Work required:
Using the records that appear below, write out exactly the lines from the one with "left ear: (68, 134)" through the one with "right ankle: (262, 149)", keeping both end lines.

Dataset extract:
——————

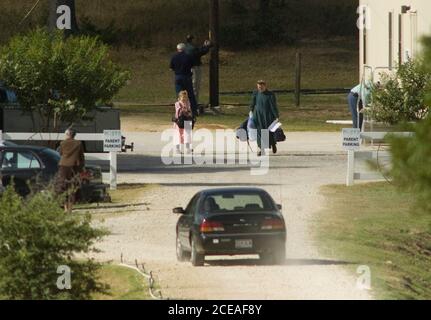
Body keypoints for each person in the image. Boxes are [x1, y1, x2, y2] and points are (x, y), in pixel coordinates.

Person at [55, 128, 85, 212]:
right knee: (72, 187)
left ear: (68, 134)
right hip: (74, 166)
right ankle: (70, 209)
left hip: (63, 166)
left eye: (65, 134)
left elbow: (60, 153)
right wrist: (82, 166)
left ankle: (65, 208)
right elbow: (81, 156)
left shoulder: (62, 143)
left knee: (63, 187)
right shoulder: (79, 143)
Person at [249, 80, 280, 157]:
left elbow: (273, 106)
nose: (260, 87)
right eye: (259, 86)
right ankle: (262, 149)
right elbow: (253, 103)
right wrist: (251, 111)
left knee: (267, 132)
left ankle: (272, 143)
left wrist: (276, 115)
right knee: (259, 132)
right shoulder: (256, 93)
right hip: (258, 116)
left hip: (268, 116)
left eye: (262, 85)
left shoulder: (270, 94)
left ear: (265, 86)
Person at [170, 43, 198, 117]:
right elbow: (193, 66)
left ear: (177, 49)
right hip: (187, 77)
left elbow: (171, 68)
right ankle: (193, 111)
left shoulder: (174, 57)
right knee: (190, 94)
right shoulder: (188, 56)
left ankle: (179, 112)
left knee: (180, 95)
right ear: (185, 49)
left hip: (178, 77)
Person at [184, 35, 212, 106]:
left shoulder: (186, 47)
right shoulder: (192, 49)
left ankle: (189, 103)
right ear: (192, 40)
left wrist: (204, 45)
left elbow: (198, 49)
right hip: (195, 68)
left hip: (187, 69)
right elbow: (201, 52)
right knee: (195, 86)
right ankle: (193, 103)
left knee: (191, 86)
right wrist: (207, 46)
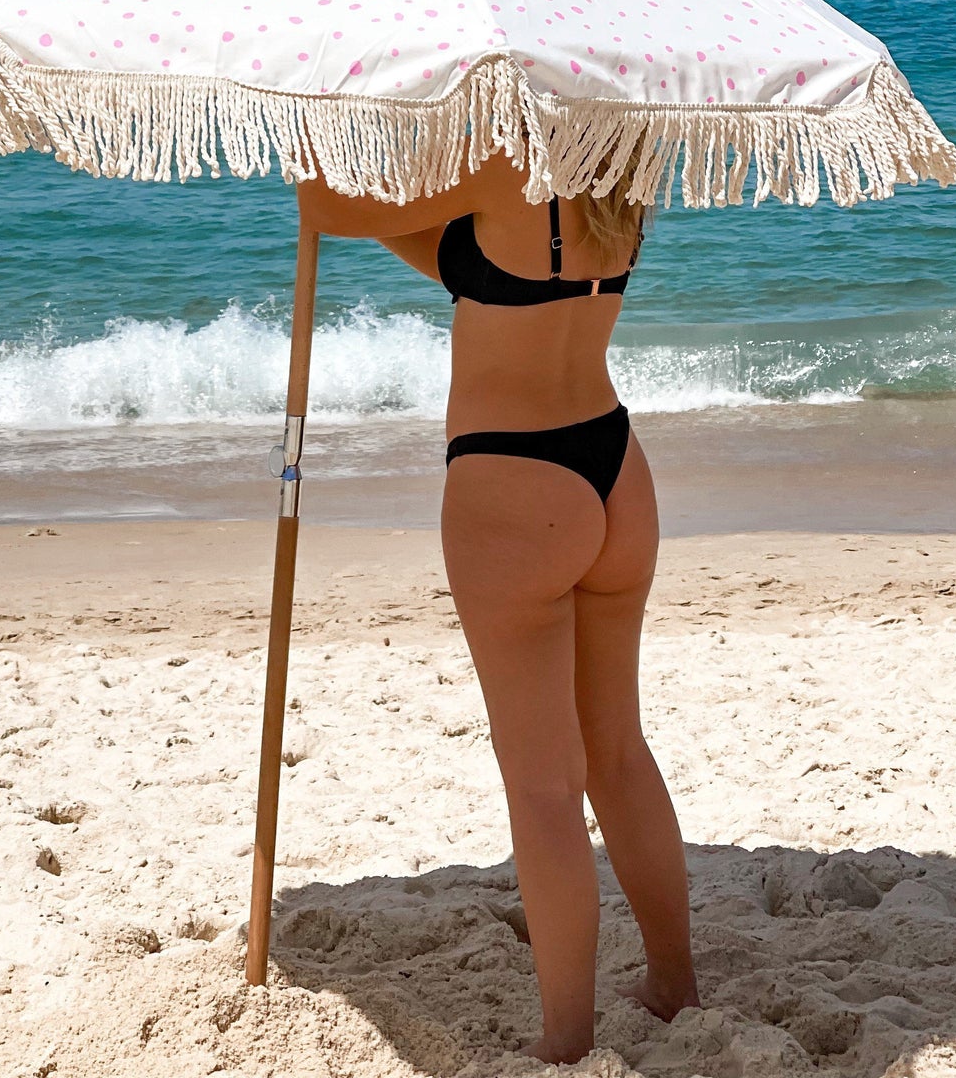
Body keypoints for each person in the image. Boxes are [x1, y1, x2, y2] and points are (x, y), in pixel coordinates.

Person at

——————

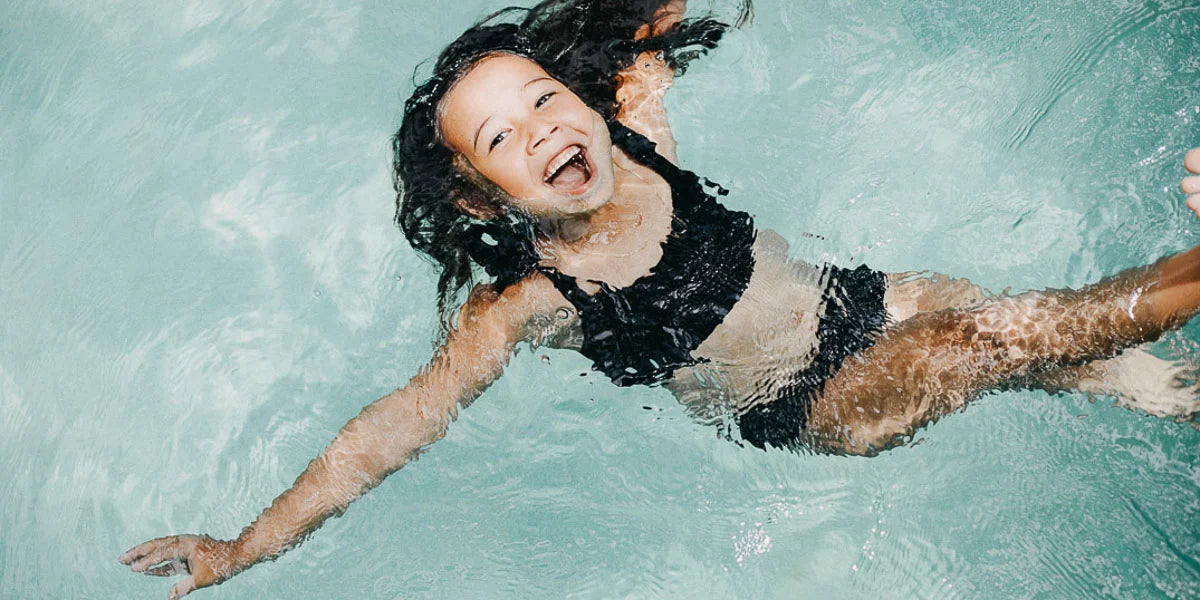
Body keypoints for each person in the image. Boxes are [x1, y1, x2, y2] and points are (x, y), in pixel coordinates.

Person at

——————

Task output:
left ear: (68, 134)
right hip: (74, 166)
right ankle: (70, 209)
left hip: (63, 166)
left eye: (65, 134)
left elbow: (60, 153)
right wrist: (82, 166)
left ankle: (65, 208)
right elbow: (81, 156)
left shoulder: (62, 143)
left knee: (63, 187)
right shoulder: (79, 143)
Person at [249, 80, 280, 157]:
left elbow: (273, 106)
nose: (260, 87)
right eye: (259, 86)
right ankle: (262, 149)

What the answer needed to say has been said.